WASHINGTON (Reuters) – An apparent rebound in the residential housing market could impact the Federal Reserve’s inflation fight, with home prices “leveling out” even as the U.S. central bank awaits the impact of falling rents on headline inflation data, Fed Governor Michelle Bowman said on Wednesday.
“We expect lower rents will eventually be reflected in inflation data as new leases make their way into the calculations,” Bowman said in prepared remarks to a “Fed Listens” community event in Boston focused on the job market and affordable housing.
Fed policymakers have for several months said they were counting on easing rental inflation to eventually lower the headline inflation numbers, since rents are factored into the data using a yearly average.
But potentially offsetting that, “the residential real estate market appears to be rebounding,” Bowman said.

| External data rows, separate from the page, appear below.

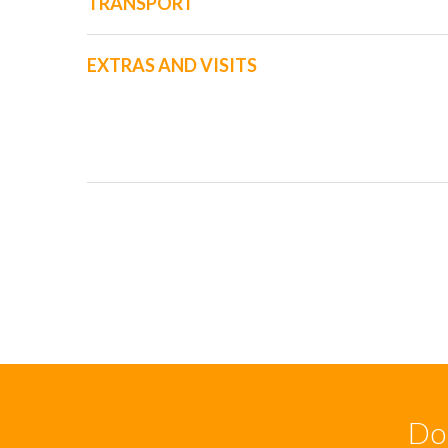
TRANSPORT
EXTRAS AND VISITS
Don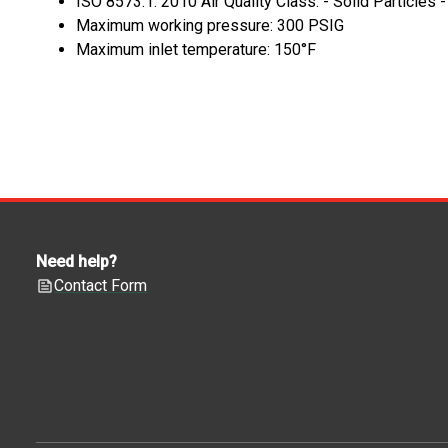
ISO 8573.1: 2010 Air Quality Class: - Solid Particles 
Maximum working pressure: 300 PSIG
Maximum inlet temperature: 150°F
Need help?
Contact Form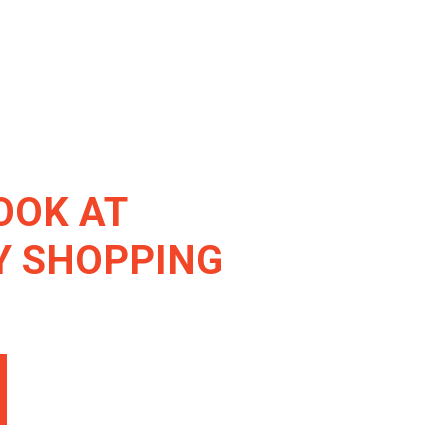
OOK AT
Y SHOPPING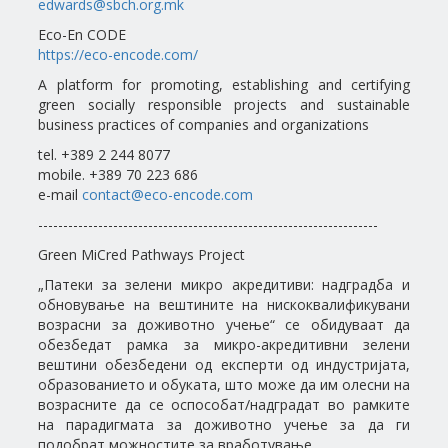
edwards@sbch.org.mk
Eco-En CODE
https://eco-encode.com/
A platform for promoting, establishing and certifying
green socially responsible projects and sustainable
business practices of companies and organizations
tel. +389 2 244 8077
mobile. +389 70 223 686
e-mail
contact@eco-encode.com
--------------------------------------------------------------------
Green MiCred Pathways Project
„Патеки за зелени микро акредитиви: надградба и
обновување на вештините на нискоквалификувани
возрасни за доживотно учење“ се обидуваат да
обезбедат рамка за микро-акредитивни зелени
вештини обезбедени од експерти од индустријата,
образованието и обуката, што може да им олесни на
возрасните да се оспособат/надградат во рамките
на парадигмата за доживотно учење за да ги
подобрат можностите за вработување.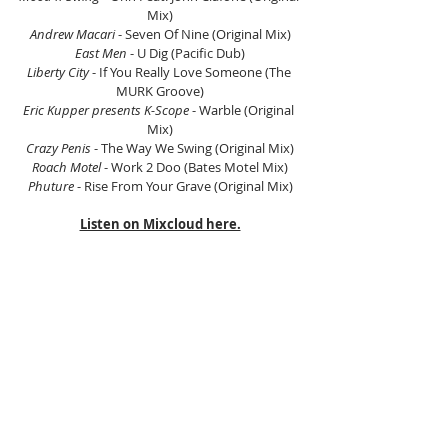
Mix)
Andrew Macari 
- Seven Of Nine (Original Mix)
East Men 
- U Dig (Pacific Dub)
Liberty City 
- If You Really Love Someone (The 
MURK Groove)
Eric Kupper presents K-Scope
 - Warble (Original 
Mix)
Crazy Penis 
- The Way We Swing (Original Mix)
Roach Motel 
- Work 2 Doo (Bates Motel Mix)
Phuture 
- Rise From Your Grave (Original Mix)
Listen on Mixcloud here.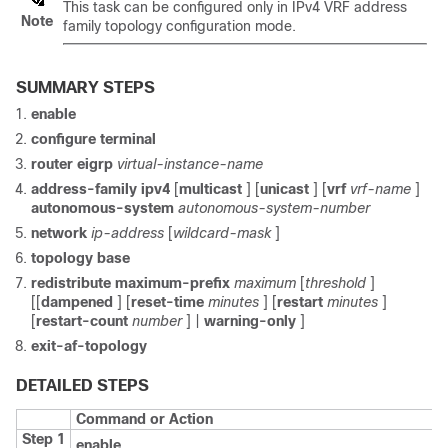
This task can be configured only in IPv4 VRF address
Note
family topology configuration mode.
SUMMARY STEPS
enable
configure
terminal
router
eigrp
virtual-instance-name
address-family
ipv4
[
multicast
] [
unicast
] [
vrf
vrf-name
]
autonomous-system
autonomous-system-number
network
ip-address
[
wildcard-mask
]
topology
base
redistribute
maximum-prefix
maximum
[
threshold
]
[[
dampened
] [
reset-time
minutes
] [
restart
minutes
]
[
restart-count
number
] |
warning-only
]
exit-af-topology
DETAILED STEPS
Command or Action
Step 1
enable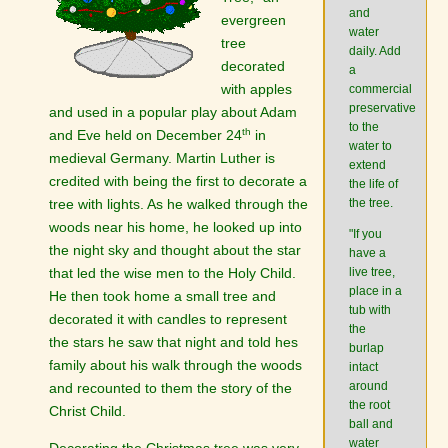
and
evergreen
water
tree
daily. Add
decorated
a
with apples
commercial
preservative
and used in a popular play about Adam
to the
th
and Eve held on December 24
in
water to
medieval Germany. Martin Luther is
extend
credited with being the first to decorate a
the life of
tree with lights. As he walked through the
the tree.
woods near his home, he looked up into
"If you
the night sky and thought about the star
have a
that led the wise men to the Holy Child.
live tree,
place in a
He then took home a small tree and
tub with
decorated it with candles to represent
the
the stars he saw that night and told hes
burlap
family about his walk through the woods
intact
around
and recounted to them the story of the
the root
Christ Child.
ball and
water
Decorating the Christmas tree was very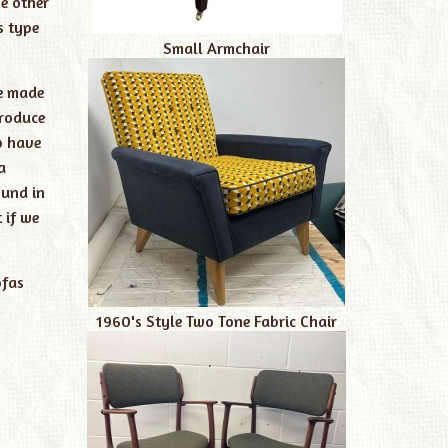
e other
s type
Small Armchair
re made
produce
o have
a
ound in
 if we
fas
1960's Style Two Tone Fabric Chair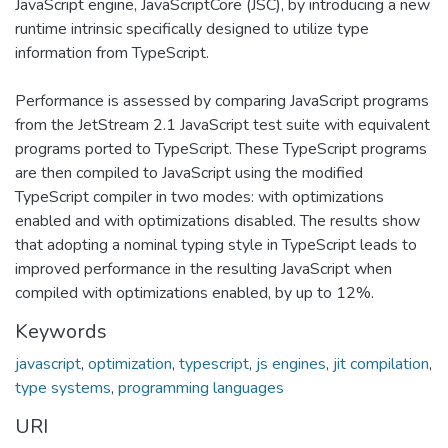
JavaScript engine, JavaScriptCore (JSC), by introducing a new
runtime intrinsic specifically designed to utilize type
information from TypeScript.
Performance is assessed by comparing JavaScript programs
from the JetStream 2.1 JavaScript test suite with equivalent
programs ported to TypeScript. These TypeScript programs
are then compiled to JavaScript using the modified
TypeScript compiler in two modes: with optimizations
enabled and with optimizations disabled. The results show
that adopting a nominal typing style in TypeScript leads to
improved performance in the resulting JavaScript when
compiled with optimizations enabled, by up to 12%.
Keywords
javascript
,
optimization
,
typescript
,
js engines
,
jit compilation
,
type systems
,
programming languages
URI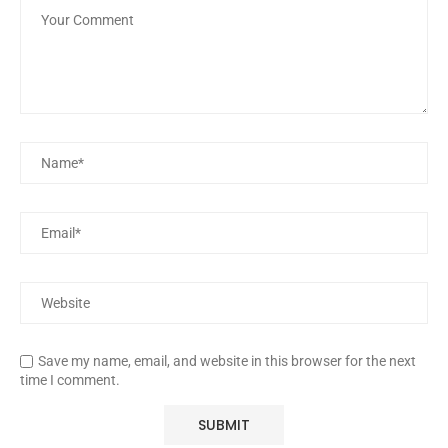
Save my name, email, and website in this browser for the next
time I comment.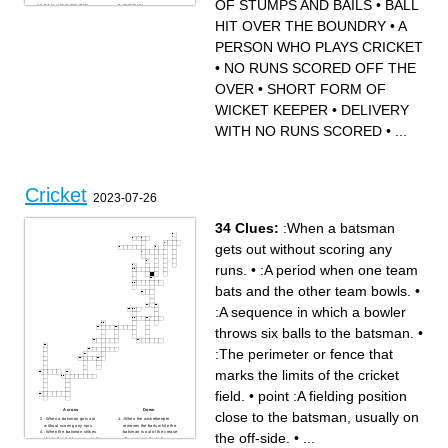
OF STUMPS AND BAILS
•
BALL
unintentionally.
that moves away after
BALL HIT OVER THE
ONE RUN
– A request by fielders asking
pitching.
BOUNDRY
A SET OF STUMPS AND
the umpire for a dismissal.
ACT OF BOWLING A BALL
BAILS
HIT OVER THE BOUNDRY
•
A
– A leg‑spinner’s delivery that
WHEN A BATSMAN
A PERSON WHO PLAYS
turns opposite to a leg break.
LEAVES THE CREASE
CRICKET
– When the ball hits the inner
VOLUNTARILY
SHORT FORM OF WICKET
PERSON WHO PLAYS CRICKET
part of the bat.
100 RUNS SCORED
KEEPER
– A dismissal by the
ENFORCERS OF THE
FIELDING POSITION
wicketkeeper when the
RULES
CLOSE BEHIND BATSMAN
•
NO RUNS SCORED OFF THE
batsman leaves the crease.
WORN ON THE HEAD
DELIVERY WITH NO RUNS
SCORED
USED TO HIT THE BALL
OVER
•
SHORT FORM OF
METHOD OF DISMISSING A
BATSMAN
WICKET KEEPER
•
DELIVERY
WITH NO RUNS SCORED
•
...
Cricket
2023-07-26
34 Clues:
:When a batsman
gets out without scoring any
runs.
•
:A period when one team
bats and the other team bowls.
•
:A sequence in which a bowler
throws six balls to the batsman.
•
:The perimeter or fence that
marks the limits of the cricket
field.
•
point :A fielding position
Across
Down
close to the batsman, usually on
:When a batsman gets out
:When the wicketkeeper
without scoring any runs.
removes the bails while the
:When the batsman strikes
batsman is out of the crease
the off-side.
•
...
the ball and it bounces on the
after missing the ball.
ground before crossing the
:When a fielding player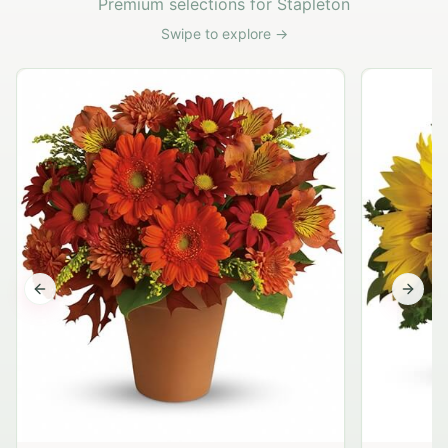
Premium selections for Stapleton
Swipe to explore →
Previous slide
Next s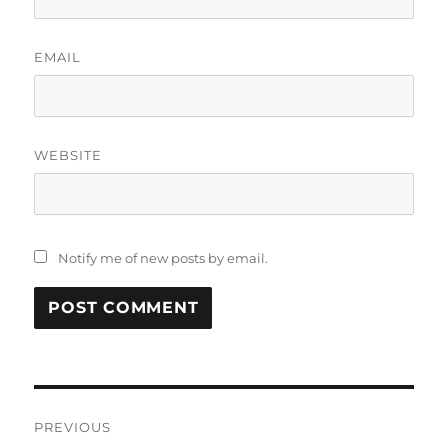
EMAIL
WEBSITE
Notify me of new posts by email.
Post
PREVIOUS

Home prices have been “leveling out recently, which has implications for our fight to lower inflation.”
Bowman, who has been among the more hawkish Fed officials, did not say how a housing rebound might influence her policy views or the Fed’s decision of whether or not to raise interest rates at its June 13-14 meeting.
It does suggest skepticism, however, about one of the aspects of inflation that Fed officials have expected to turn in their favor.
When the Fed began to signal it was going to raise rates in the fall of 2021, and then followed through with an aggressive rate hiking cycle that kicked off in March of the following year, home mortgage rates also escalated. A slowdown in sales and a drop in prices followed.
But that process may have reached a bottom, with the S&P CoreLogic Case-Shiller national index of home prices rising in February and March on a month-over-month basis.
Building starts and permits may have also reached their low points, and sentiment among home builders has been improving.